Your answer must hold only the lines below from the line containing "toaster: none [685,320,732,385]" through the line containing "plush toy: present", each reproduced exactly.

Stored items
*** Begin section ***

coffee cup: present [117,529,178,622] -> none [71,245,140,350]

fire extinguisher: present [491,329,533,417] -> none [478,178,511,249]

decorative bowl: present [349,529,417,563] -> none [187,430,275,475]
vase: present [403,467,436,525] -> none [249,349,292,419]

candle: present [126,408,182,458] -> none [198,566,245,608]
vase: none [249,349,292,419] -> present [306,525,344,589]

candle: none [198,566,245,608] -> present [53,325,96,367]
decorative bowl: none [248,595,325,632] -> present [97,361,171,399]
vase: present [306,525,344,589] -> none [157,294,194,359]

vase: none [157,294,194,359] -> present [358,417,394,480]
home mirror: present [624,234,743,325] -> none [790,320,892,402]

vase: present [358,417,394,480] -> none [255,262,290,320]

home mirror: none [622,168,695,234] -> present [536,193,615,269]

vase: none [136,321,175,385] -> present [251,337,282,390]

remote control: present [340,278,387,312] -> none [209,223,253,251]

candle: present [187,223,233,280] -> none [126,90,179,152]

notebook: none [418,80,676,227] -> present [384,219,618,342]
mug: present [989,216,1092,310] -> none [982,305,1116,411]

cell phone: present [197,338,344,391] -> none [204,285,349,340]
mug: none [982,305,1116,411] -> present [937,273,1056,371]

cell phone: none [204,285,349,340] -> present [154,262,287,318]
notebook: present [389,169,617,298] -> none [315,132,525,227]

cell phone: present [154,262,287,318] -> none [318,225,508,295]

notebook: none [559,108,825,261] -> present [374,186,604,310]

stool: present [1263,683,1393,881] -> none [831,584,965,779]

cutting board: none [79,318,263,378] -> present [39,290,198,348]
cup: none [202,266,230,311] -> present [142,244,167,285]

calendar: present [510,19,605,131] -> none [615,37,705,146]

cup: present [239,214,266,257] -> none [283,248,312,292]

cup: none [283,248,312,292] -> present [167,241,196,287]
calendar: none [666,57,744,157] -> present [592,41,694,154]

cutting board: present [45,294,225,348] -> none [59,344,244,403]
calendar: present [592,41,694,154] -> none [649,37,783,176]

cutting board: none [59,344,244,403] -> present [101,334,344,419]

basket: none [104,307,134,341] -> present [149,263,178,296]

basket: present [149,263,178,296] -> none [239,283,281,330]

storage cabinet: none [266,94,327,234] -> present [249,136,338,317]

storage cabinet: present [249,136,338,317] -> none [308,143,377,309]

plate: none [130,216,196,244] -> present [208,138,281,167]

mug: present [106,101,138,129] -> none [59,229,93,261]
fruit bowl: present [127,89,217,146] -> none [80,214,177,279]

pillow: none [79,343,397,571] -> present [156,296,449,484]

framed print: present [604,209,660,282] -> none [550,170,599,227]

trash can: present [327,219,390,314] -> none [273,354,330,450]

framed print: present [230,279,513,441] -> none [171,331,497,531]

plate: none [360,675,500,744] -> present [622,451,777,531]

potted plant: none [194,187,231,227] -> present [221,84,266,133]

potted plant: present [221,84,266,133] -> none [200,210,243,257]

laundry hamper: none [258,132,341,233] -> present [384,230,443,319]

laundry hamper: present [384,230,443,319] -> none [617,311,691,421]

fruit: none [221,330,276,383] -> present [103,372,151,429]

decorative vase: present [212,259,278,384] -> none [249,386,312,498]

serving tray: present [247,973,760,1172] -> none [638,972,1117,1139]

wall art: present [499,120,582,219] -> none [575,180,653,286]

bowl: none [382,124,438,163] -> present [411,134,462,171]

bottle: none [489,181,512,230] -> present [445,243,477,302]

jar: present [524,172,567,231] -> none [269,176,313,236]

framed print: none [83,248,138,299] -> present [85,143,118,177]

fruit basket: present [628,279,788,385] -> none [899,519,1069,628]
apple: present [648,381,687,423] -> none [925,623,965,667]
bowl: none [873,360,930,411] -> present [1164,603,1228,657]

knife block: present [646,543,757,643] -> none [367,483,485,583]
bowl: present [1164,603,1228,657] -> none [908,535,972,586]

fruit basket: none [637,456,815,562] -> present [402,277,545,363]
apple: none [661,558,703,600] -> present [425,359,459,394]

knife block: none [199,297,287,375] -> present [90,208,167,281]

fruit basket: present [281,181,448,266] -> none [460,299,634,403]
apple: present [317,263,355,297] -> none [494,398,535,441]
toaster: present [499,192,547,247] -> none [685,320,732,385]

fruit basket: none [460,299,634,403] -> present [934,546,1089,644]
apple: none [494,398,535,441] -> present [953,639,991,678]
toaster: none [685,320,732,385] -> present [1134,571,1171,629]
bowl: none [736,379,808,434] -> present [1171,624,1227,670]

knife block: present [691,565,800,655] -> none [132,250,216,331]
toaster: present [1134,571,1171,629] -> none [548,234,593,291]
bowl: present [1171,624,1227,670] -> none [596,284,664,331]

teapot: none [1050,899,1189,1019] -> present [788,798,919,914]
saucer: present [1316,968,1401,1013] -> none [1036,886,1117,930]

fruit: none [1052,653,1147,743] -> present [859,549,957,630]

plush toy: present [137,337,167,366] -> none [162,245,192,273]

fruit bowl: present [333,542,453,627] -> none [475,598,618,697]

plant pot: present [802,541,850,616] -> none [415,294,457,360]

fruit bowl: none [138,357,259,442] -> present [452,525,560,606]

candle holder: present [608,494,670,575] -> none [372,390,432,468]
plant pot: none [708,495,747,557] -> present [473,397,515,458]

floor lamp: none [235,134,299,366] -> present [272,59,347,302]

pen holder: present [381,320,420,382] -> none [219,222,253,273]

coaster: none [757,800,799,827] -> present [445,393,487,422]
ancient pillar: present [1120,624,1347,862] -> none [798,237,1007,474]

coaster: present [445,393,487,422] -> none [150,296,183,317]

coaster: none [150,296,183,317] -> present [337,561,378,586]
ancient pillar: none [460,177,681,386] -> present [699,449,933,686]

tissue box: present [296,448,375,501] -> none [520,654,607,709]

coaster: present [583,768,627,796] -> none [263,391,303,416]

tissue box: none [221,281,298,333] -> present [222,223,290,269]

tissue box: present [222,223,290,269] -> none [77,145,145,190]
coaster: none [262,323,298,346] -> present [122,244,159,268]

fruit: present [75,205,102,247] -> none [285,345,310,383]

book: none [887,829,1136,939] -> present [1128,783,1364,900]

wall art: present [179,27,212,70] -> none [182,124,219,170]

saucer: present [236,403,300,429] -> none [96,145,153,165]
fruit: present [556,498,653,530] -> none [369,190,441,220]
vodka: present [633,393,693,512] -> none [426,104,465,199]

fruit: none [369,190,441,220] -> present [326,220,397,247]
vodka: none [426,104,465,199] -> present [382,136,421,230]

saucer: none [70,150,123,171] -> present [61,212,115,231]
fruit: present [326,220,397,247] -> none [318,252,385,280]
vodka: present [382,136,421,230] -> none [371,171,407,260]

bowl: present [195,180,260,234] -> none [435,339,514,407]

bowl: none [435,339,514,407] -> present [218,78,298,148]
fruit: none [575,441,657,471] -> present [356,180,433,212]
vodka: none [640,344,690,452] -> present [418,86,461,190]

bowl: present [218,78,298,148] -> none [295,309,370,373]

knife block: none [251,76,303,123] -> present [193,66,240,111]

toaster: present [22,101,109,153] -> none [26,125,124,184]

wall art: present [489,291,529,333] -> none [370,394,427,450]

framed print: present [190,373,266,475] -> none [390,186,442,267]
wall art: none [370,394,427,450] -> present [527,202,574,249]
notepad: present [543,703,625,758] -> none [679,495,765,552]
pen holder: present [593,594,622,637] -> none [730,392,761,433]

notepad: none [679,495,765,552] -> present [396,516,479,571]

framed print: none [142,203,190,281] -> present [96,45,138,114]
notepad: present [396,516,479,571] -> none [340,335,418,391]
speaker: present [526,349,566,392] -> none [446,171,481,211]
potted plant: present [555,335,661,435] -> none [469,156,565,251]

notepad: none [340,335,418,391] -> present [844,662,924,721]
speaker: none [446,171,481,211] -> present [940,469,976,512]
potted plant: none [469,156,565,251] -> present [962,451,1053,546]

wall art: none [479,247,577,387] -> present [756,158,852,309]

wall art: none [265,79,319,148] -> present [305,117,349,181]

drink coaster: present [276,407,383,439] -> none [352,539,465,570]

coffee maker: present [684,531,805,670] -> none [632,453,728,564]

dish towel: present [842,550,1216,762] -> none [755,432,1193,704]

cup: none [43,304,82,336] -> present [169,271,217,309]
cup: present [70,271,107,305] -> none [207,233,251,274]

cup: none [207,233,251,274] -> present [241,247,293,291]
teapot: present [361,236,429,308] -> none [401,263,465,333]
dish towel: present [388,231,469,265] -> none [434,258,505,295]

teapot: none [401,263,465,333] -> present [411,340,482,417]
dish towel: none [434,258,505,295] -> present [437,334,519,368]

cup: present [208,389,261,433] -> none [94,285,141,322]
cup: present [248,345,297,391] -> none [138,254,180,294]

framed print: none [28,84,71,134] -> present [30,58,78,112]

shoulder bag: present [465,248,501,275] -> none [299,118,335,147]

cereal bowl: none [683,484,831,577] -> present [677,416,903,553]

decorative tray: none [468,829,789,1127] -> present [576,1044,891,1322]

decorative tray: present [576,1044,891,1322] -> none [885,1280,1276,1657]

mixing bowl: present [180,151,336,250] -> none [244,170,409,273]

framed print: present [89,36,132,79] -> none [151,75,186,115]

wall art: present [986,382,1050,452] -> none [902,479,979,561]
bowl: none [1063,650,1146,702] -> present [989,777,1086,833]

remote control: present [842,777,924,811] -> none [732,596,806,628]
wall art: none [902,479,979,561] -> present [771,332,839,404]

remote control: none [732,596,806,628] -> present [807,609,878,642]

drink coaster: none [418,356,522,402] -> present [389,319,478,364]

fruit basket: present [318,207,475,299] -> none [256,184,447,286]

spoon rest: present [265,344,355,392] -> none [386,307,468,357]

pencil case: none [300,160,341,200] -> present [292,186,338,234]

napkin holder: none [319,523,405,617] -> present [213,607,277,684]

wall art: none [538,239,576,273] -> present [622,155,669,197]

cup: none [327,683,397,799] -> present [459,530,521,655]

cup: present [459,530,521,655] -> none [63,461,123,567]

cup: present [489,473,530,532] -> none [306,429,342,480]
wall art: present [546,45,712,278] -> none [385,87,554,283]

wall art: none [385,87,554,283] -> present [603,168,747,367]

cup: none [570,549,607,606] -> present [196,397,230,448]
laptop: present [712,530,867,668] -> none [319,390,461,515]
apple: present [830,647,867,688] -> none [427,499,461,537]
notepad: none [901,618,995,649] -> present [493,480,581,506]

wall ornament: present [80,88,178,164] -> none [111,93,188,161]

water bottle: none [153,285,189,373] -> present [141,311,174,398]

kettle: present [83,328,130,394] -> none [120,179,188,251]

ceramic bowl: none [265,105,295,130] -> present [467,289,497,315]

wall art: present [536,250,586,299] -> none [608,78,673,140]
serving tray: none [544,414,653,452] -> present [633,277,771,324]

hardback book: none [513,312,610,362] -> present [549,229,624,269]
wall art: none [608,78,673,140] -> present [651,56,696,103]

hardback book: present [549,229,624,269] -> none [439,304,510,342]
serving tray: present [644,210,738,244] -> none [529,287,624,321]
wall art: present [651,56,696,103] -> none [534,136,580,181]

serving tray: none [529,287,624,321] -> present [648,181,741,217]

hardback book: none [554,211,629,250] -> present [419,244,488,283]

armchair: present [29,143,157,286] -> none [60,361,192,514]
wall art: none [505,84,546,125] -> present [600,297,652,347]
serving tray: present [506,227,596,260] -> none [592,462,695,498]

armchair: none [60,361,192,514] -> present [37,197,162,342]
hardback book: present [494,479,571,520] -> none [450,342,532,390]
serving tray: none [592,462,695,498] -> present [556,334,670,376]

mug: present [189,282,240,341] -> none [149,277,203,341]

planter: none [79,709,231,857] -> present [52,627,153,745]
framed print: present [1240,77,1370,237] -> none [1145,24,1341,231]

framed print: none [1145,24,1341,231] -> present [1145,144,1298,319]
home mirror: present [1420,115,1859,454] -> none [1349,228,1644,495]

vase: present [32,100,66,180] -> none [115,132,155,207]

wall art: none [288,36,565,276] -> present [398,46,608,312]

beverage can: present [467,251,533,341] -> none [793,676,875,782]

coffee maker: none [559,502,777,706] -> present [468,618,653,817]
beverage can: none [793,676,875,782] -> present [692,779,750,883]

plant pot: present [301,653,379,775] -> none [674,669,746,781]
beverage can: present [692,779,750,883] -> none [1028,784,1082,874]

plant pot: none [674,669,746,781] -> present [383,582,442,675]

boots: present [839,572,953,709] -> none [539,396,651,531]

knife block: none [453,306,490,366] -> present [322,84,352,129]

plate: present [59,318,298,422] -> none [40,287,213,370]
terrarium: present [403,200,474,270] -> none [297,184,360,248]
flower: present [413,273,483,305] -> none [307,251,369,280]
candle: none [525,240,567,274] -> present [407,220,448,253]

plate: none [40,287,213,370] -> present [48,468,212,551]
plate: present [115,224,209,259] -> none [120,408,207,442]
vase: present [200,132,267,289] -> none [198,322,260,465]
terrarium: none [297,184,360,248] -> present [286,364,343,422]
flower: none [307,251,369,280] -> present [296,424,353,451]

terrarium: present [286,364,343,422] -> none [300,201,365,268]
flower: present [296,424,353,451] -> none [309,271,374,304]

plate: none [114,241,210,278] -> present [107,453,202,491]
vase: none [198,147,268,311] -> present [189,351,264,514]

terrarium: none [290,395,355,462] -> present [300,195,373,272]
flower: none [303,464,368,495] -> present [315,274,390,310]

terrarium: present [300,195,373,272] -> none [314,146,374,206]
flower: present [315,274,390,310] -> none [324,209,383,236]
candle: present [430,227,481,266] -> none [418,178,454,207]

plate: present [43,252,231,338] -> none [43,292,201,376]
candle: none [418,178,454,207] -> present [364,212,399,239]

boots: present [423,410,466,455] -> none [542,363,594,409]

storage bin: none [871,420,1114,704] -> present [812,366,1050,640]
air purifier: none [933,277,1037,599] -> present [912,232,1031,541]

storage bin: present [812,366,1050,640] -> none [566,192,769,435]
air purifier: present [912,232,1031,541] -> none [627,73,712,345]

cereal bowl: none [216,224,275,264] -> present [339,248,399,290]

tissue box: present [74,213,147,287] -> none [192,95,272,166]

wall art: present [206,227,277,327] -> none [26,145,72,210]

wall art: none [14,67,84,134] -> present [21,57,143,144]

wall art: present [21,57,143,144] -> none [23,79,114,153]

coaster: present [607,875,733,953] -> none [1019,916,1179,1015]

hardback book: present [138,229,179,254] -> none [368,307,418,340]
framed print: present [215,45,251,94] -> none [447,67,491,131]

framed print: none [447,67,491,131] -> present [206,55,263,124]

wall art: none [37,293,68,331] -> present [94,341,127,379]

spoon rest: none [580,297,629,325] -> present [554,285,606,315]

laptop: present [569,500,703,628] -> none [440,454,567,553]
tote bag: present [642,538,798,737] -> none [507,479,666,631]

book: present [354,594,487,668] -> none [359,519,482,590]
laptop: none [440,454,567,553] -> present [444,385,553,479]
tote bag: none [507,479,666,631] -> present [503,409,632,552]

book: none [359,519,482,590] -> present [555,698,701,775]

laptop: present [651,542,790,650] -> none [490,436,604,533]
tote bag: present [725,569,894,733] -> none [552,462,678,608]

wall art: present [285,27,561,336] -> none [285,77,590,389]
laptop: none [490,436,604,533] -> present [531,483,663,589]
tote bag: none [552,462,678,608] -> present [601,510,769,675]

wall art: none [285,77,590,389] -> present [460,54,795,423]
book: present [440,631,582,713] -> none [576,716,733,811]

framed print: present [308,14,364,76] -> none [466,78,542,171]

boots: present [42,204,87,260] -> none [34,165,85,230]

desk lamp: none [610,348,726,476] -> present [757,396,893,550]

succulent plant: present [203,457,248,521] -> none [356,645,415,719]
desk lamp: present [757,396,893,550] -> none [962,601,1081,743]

*** End section ***

### Output for this exercise
toaster: none [685,320,732,385] -> present [1134,571,1171,629]
bowl: none [736,379,808,434] -> present [1171,624,1227,670]

knife block: present [691,565,800,655] -> none [132,250,216,331]
toaster: present [1134,571,1171,629] -> none [548,234,593,291]
bowl: present [1171,624,1227,670] -> none [596,284,664,331]

teapot: none [1050,899,1189,1019] -> present [788,798,919,914]
saucer: present [1316,968,1401,1013] -> none [1036,886,1117,930]

fruit: none [1052,653,1147,743] -> present [859,549,957,630]

plush toy: present [137,337,167,366] -> none [162,245,192,273]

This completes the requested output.